In webapps, It's pretty common to be asked to have an export as CSV functionality.

Let's be honest. It's not the best feature to write. It would be nice to get it done right away.

I will share a quick way to do it by:

  • using Javascript (maybe AWS Lambdas)
  • using NodeJS streams
  • using AWS S3 to save the file

Why NodeJS Streams?

When we export db data, It's possible to be ran away of memory if we keep results in memory and save them into a file.

Here is where NodeJS Streams come in handy.

Streams are a powerful way of piping data through as it comes in, rather than all at once. You can read more about streams here at substack's stream handbook.

See official docs here.

DB Query

For building and executing the db query, We will use Knex.js, a pretty simple but powerful SQL query builder. It comes with built-in stream support.

Let's write some query:

const getQueryStream = (organizationId) =>
db.select('*')
.from('users')
.where('organization_id', organizationId)
.stream();

db is an abstraction of knex object. See more here

S3 Upload

For uploading to AWS S3, we will use NodeJS AWS SDK.

code:

const stream = require('stream');
const S3 = require('aws-sdk/clients/s3');
const uploadToS3 = (outputFile) => {
const passT = new stream.PassThrough();
const s3 = new S3({ apiVersion: '2006-03-01' });
const params = {
Body: passT,
Bucket: YOUR_BUCKET, // put your bucket here
Key: `exports/${outputFile}`, // saving file inside exports folder
ACL: 'public-read',
ContentType: 'text/csv',
ContentEncoding: 'gzip',
};
return {
promise: s3.upload(params).promise(),
stream: passT,
};
};

From DB to CSV Row Transform

We need to take each query result row and transform it to CSV format. We could ask which fields we would like to be included on the result file.

code:

const stream = require('stream');
const toCSVTransform = (fields) => new stream.Transform({
objectMode: true,
transform: (row, encoding, callback) => {
let rowAsArr = [];
for(let i = 0; i < fields.length; i++) {
rowAsArr.push(row[fields[i]]);
}
callback(null, `${rowAsArr.join(',')}\n`);
}
});

Putting things together

We are almost there.

Since our result is text, We would like to use Gzip to make smaller files. Learn more.

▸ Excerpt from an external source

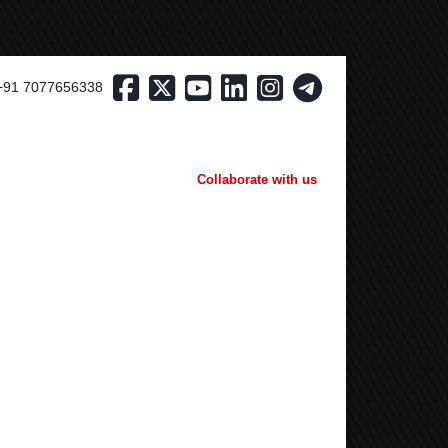
+91 7077656338
Collaborate with us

Also, We will use uuid/v1 library to generate a unique filenames every time our function is executed. Learn more

const zlib = require('zlib');
const uuidv1 = require('uuid/v1');
const getExportFileLink = (organizationId) => {
const gzip = zlib.createGzip();
const dbStream = getQueryStream(organizationId);
const {
stream: s3WritableStream,
promise: s3Upload
} = uploadToS3(`${uuidv1()}.csv`);
dbStream
.pipe(toCSVTransform(['first_name', 'last_name', 'email']))
.pipe(gzip)
.pipe(s3WritableStream);
return s3Upload.then(({ Location: link }) => link ));
};

Final comments

  • AWS Lambdas is awesome to run code like this. Be careful with concurrency. You do not want to reach maximum pool size on your db.
  • In my production code, I have a queue with task definitions and some lambda is consuming and executing elements from the queue.
  • Also, my code ends sending an email with the link (obviously!).